Once Agern earned three stars from the New York Times, she left, eager to try out different parts of the food world that were more flexible than what the restaurant model offers. “I saw a freelance hustle here that was very different from what I was aware of in California, which was mostly private chefs or working at tech companies,” she says of finding work as a food stylist and working on cookbooks, while balancing working on the team at Insa, a Korean barbecue restaurant. But that year, taking a trip to Korea, where her parents had returned to live, was really the seed of Doshi.

“It was seeing how room temperature, transportable food can be such a pleasurable experience,” she says. Doshirak can be found everywhere from convenience stores and train stations. “It’s a way of life there.”

Aesthetics are important: each doshirak is “not sound cliche, but like a wrapped gift,” she says.

And though they can often be presented with compartments, Kim doesn’t use separators; she's not afraid if her dishes touch. Getting a little messy is part of the fun and she wants each bite to be kind of like a “choose your own adventure.”

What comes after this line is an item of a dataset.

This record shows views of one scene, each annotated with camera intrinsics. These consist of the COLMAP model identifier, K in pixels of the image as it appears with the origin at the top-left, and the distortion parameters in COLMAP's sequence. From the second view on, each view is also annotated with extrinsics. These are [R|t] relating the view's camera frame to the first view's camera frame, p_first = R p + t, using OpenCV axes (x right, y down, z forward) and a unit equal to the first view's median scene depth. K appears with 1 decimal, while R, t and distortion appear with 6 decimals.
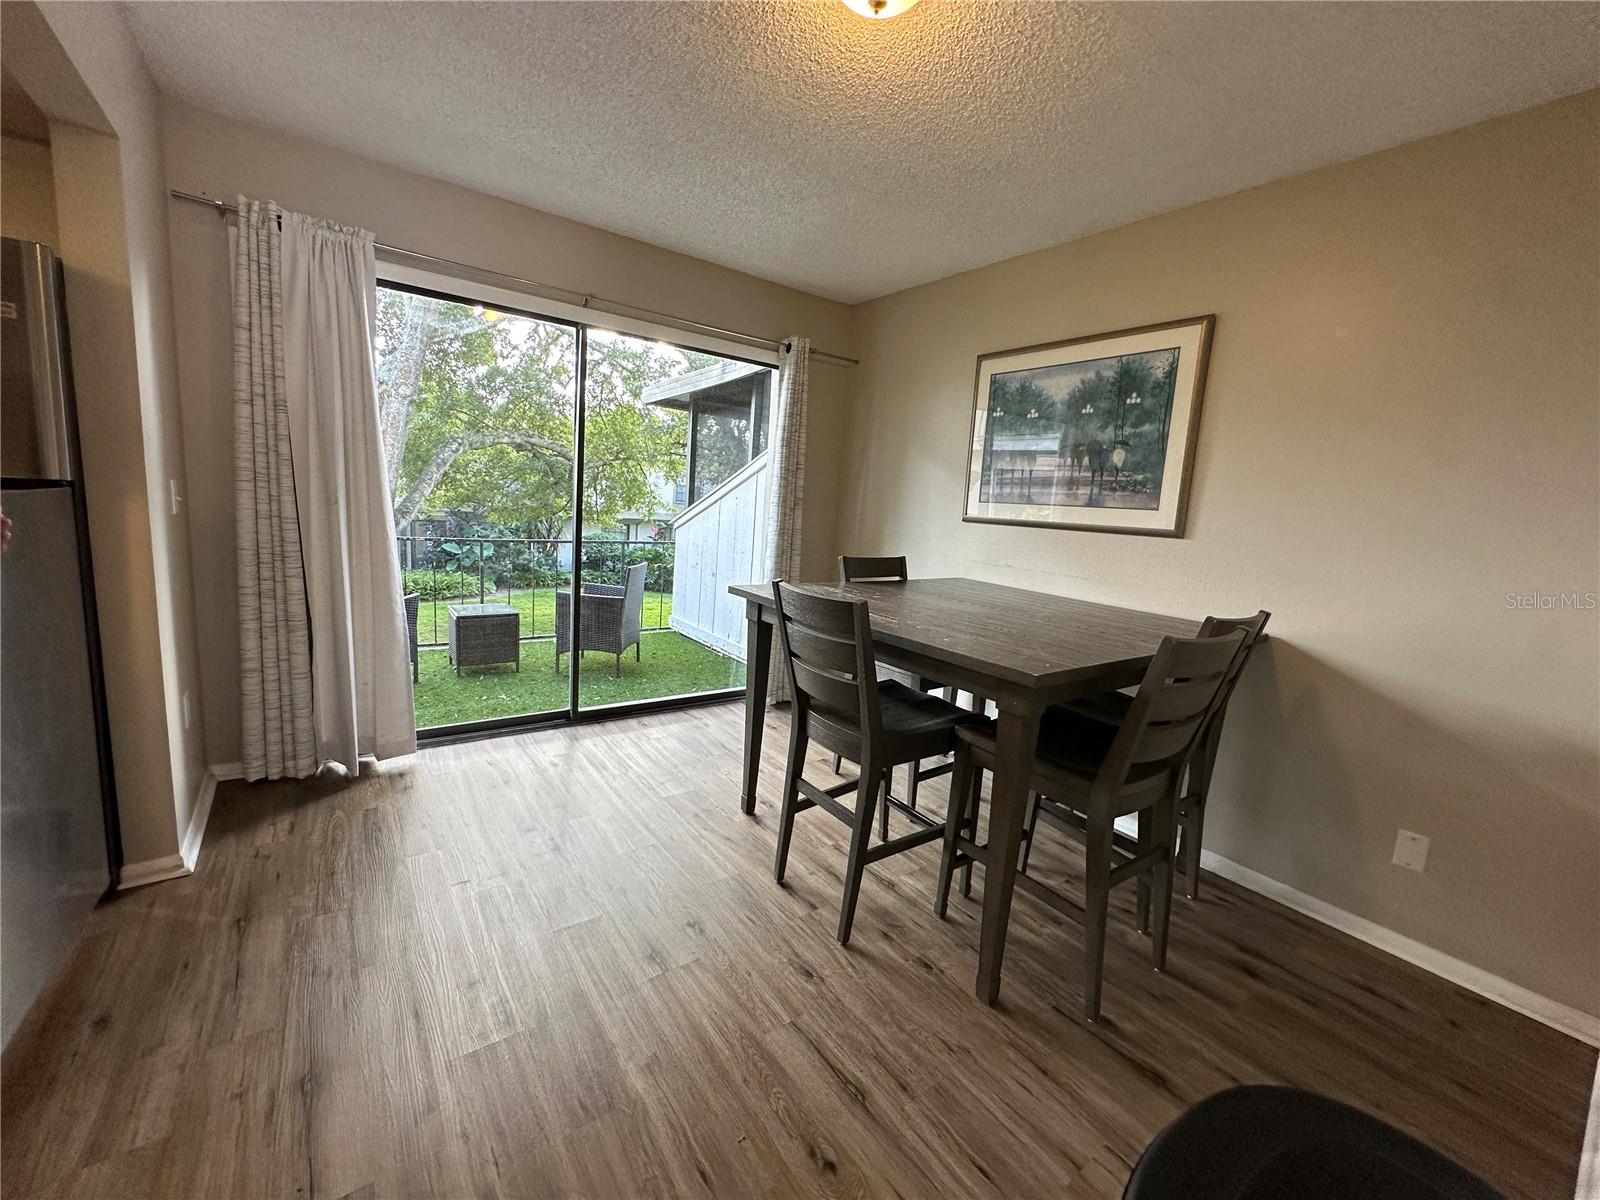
lens RADIAL K [[643.9, 0, 789.5], [0, 643.9, 593.9], [0, 0, 1]] dist [0.000426, 0.001121]
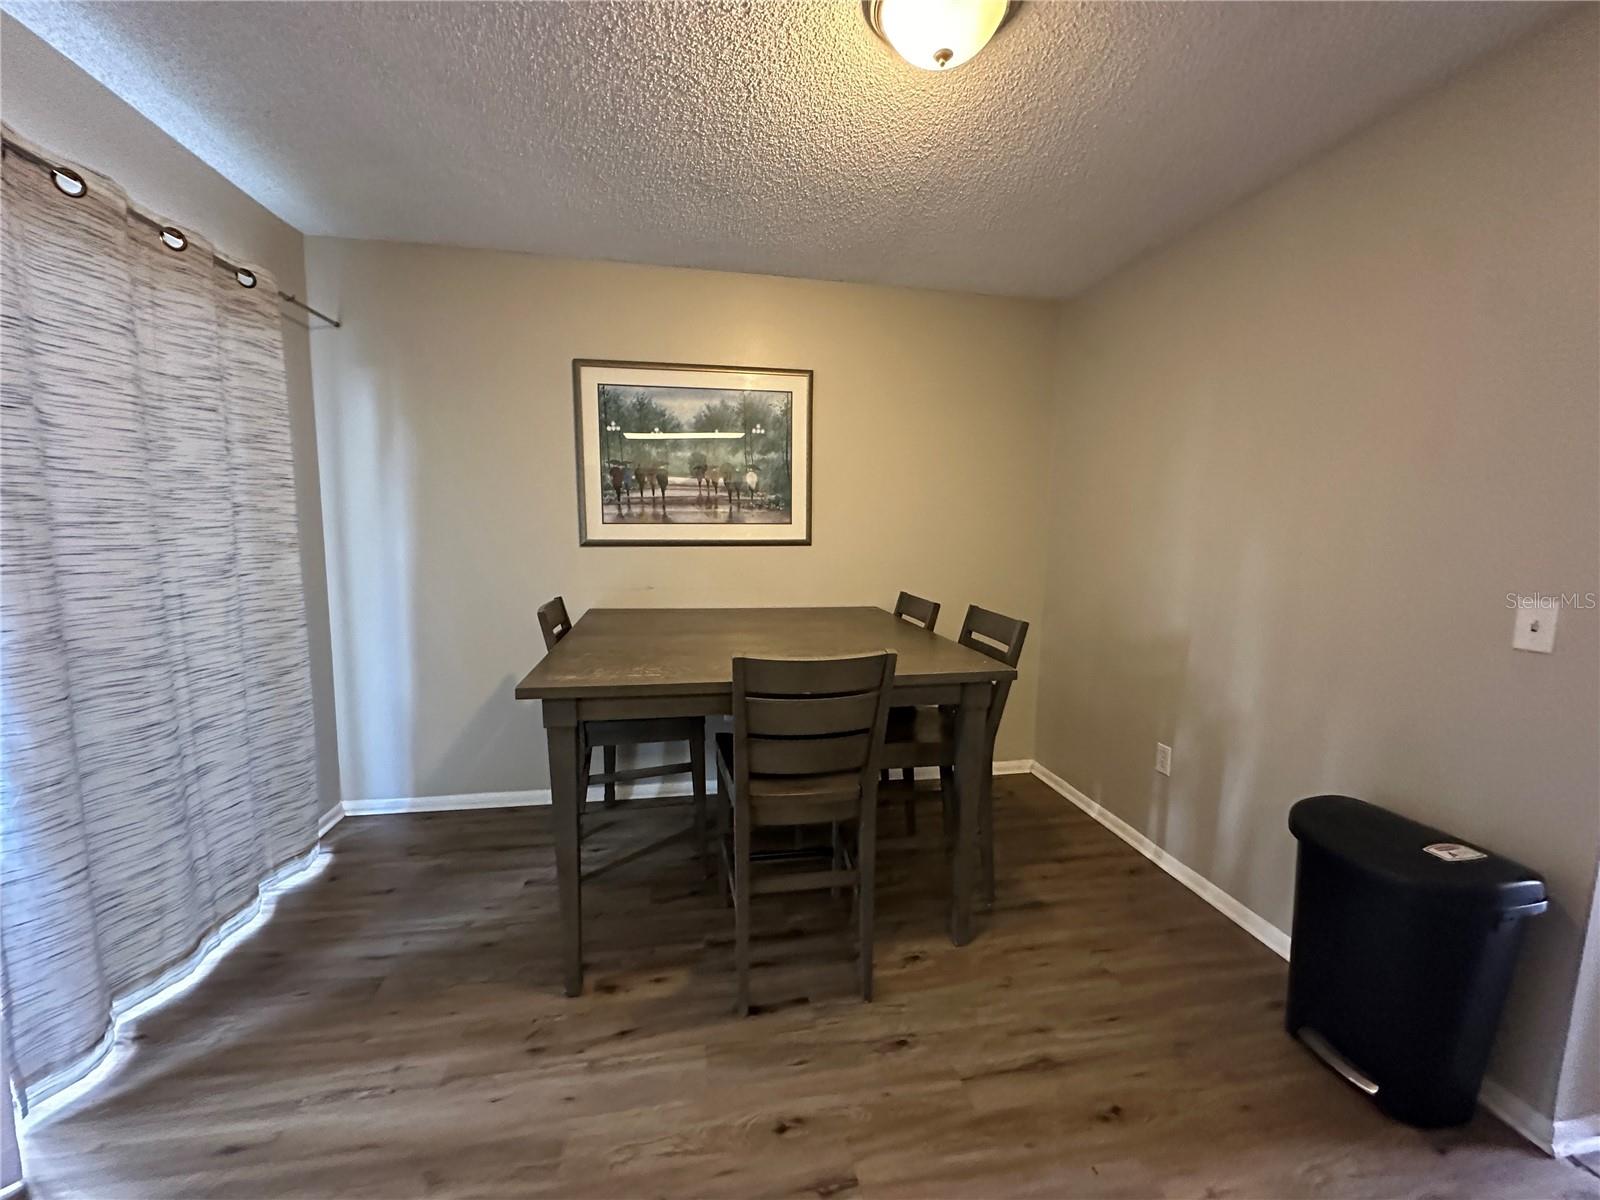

“When I was getting stressed about Doshi things at the beginning, my friend was like, “we’re just playing,” and I loved that.” Play—both the ability to have fun with her cooking and playing well with others whom she collaborates with—is essential.

doshi nyc
Photo by Cole Saladino for Thrillist

Since launching at Winner, she’s held events out of Hunky Dory in Crown Heights, and Kitty’s in Hudson, as well as collaborated with a natural dyer, Kalen Kaminski of Upstate, offering her boxes wrapped in stylish tie-dyed bojagi cloth for pick-up. With each event, her menu changes by what equipment is available in their kitchen. “It almost a way to curate. Seeing what they have helps you pair down a lot of things,” she says. Hunky Dory, for example, has a professional fryer, which allowed Kim to highlight market vegetables like fried eggplant, squash, and peppers with a perilla corn daenjang dipping sauce, to complement owner Claire Sprouse’s cocktails.
 
Sometimes Kim still misses the community and consistency of restaurants—“pop-ups can get lonely”—but she appreciates the mobility and freedom of the Doshi structure, and is excited that with each new location she enters, she meets new people in the neighborhood. She’s been struck by how business owners have generously offered up their space to her, especially as a new, untested concept. Her dream pop-up? Hosting an event at H Mart.

Though Kim imagines that she may want to evolve to have her own production space with a public-facing to-go window, for now, she is happy. “After that initial pop-up at Winner, even though I was exhausted, I found myself walking home and voguing while listening to Black Parade,” she says. “This is a playful and spiritual return for me, no matter how it grows.”